|Tin Angel (Late 1950s)|
Location: 981 Embarcadero, San Francisco, California, USA
From a longer piece by Dick Boyd on the history of North Beach:
The Tin Angel, 981 Embarcadero, Restaurant/Night Club (Lesbian),
1953 to c. 1962.
Originally opened and owned by artist/poet/raconteur/entrepreneur Peggy Tolk-Watkins, the Tin Angel was located about where Greenwich hits the Embarcadero opposite Pier 23. The Angel was situated in a hand-decorated converted warehouse that resembled a museum of Tolk-Watkins’ worldwide collectibles. For entertainment it featured Jazz. Entertainers such as folk singer Odetta and the “Creole Songbird” Lizzie Miles appeared there along with local favorites such as Turk Murphy and Bob Scobey and his Frisco Jazz Band. When Peggy bailed from the Angel it was taken over by Jazz legend Kid Ory who cleaned out Peggy’s furniture, painted its walls with an antiseptic white and destroyed its campy atmosphere in the process. Savvy bar/club owners have a saying, “If it ain’t broke, don’t fix it!” (Later Guy Ferri at the Washington Square Bar & Grill learned this the hard way) It never recovered its original ambiance and in 1962 succumbed to the Embarcadero Freeway.

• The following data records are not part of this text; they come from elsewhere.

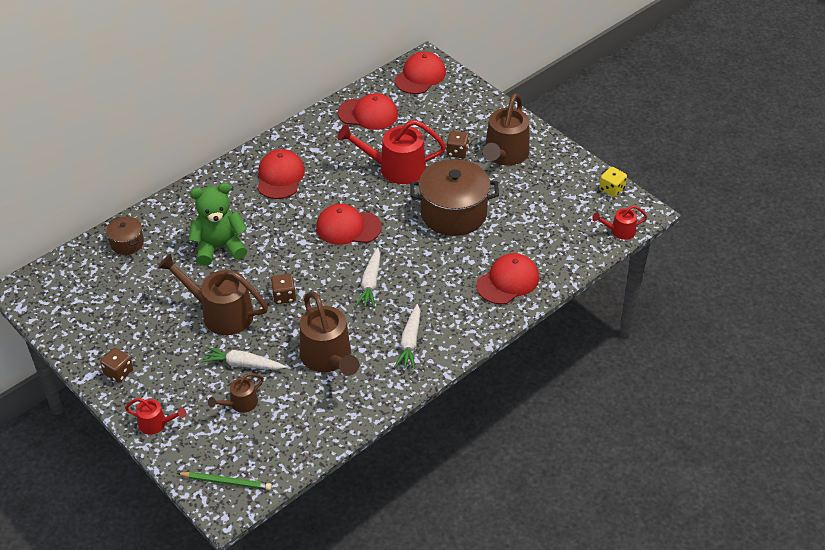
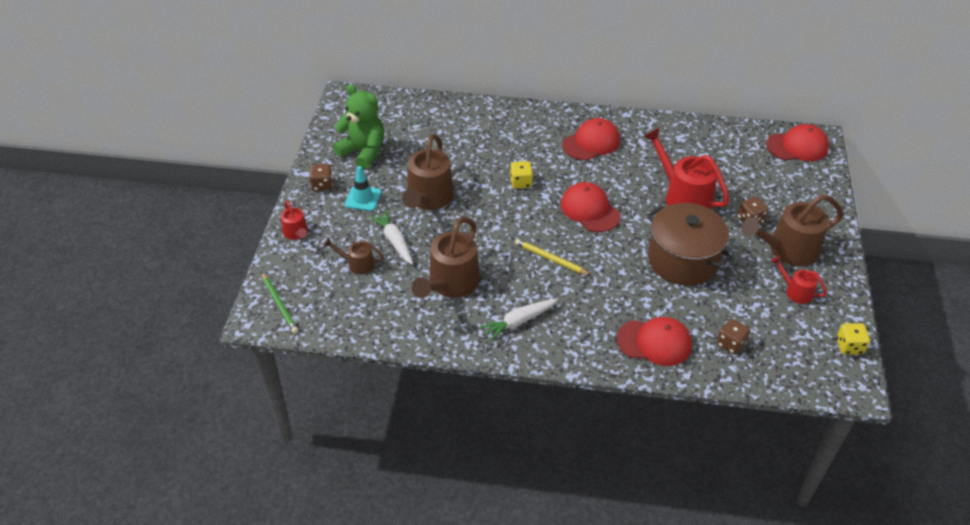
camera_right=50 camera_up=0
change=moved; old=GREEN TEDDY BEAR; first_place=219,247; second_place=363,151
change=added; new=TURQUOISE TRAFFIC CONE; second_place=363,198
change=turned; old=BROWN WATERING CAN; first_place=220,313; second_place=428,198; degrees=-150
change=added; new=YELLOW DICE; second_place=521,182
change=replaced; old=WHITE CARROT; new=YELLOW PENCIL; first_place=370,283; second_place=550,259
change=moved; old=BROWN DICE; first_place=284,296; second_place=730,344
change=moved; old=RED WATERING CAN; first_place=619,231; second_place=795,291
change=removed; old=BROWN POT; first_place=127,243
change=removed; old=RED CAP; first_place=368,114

|Peggy Tolk-Watkins (1950s)|
Peggy Tolk-Watkins (another Black Mountain alum) opened the Tin Angel at 981 Embarcadero with financial backing from Sally Stanford in 1953. Tolk-Watkins was easy to spot when she approached the club. She drove a 1932 Ford sedan with pink and blue polka dots painted on it. The Tin Angel featured musicians such as Odetta and went on to become On The Levee which lasted till 1961.
Nan Alamilla Boyd also mentions the Tin Angel in Wide-Opened Town: A History of Queer San Francisco to 1965, specifically in the chapter on Lesbian Space, Lesbian Territory.
What I find fascinating, is that none of these historians seem to use their eyes. The interior shot above is apparently mostly men, and yet no one seems to notice this in the slightest, much less comment upon it.